朝鮮日報は保守系新聞であり、対日融和を進める尹政権の施策を正当化する意図を見るのは容易である。「野球をしていたからか、ほとんど差別されませんでした」とも、張本はインタビューで話している。しかし重要なのは、張本が自らの実績により差別や貧困を克服したように、韓国の人々もまた経済発展や国際的地位の向上により、過去の日本への否定的な認識を克服していくのかを問うことだ。

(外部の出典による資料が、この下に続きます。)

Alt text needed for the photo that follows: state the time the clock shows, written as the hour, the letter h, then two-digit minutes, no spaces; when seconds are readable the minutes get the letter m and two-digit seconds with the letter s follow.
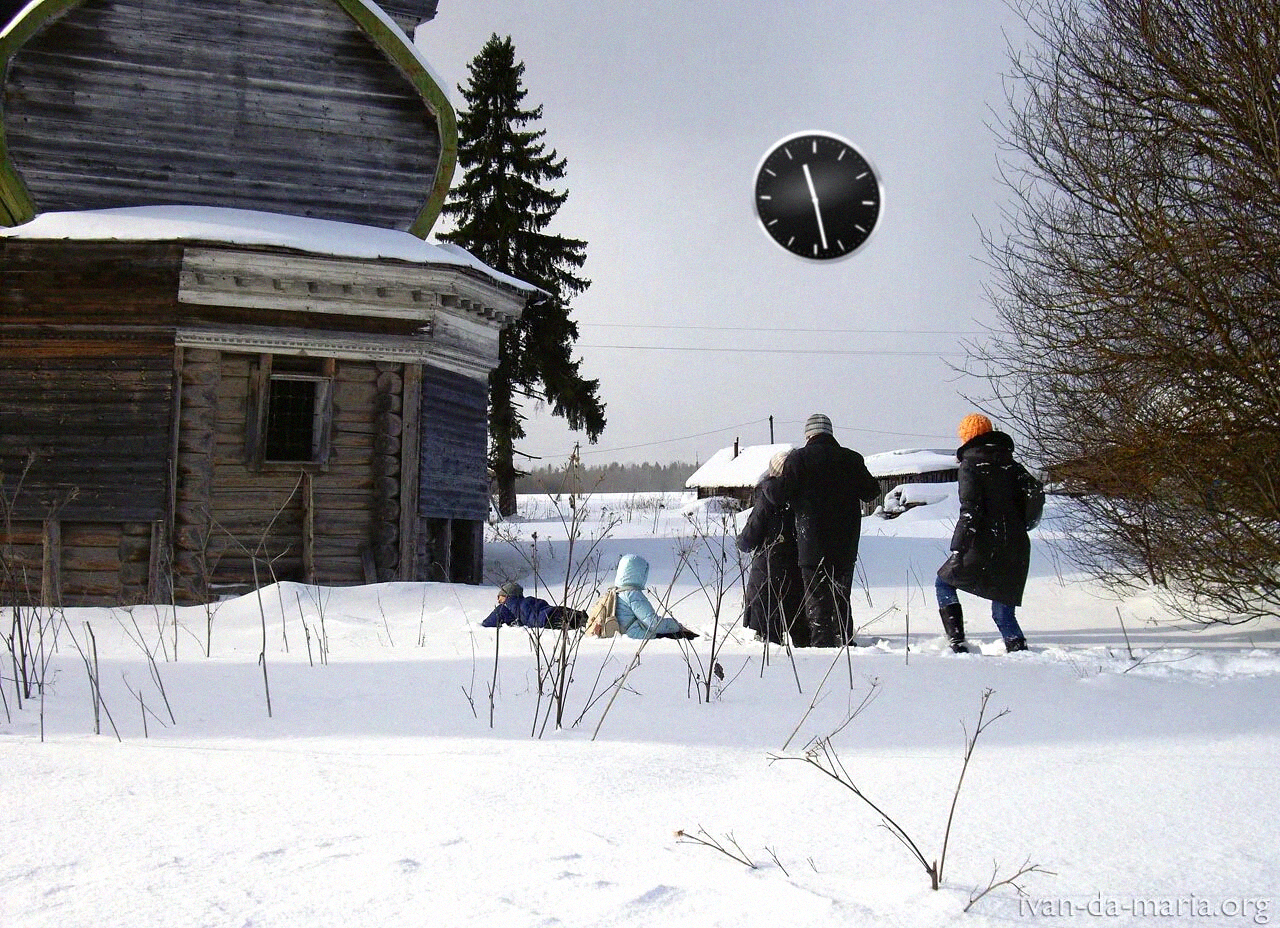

忘れてはならないのは、われわれの住む社会は、張本のような成功した人々によってのみ構成されているわけではないことだ。繁栄からこぼれ落ち、その結果、進歩系の野党を支持する人々が一定数おり、彼らに繁栄の結果としてプライドを持て、というのは酷に過ぎる。
だからこそ、成功から排除された人たちにどう向き合うかは、国内問題のみならず、対外意識を考える上でも重要になる。そしてそれは、尹錫悦政権がこれまで対立して来た人々との関係をも取り結ばなければならないことを意味している。
張本がインタビューで「真の男」とたたえた尹錫悦は、そんな成長の恩恵から排除された人たちに、どうやって「プライド」を与え、自らの対日政策の意義を理解させるのか。今後の日韓関係を左右するのは、韓国の国内政治になるのかもしれない。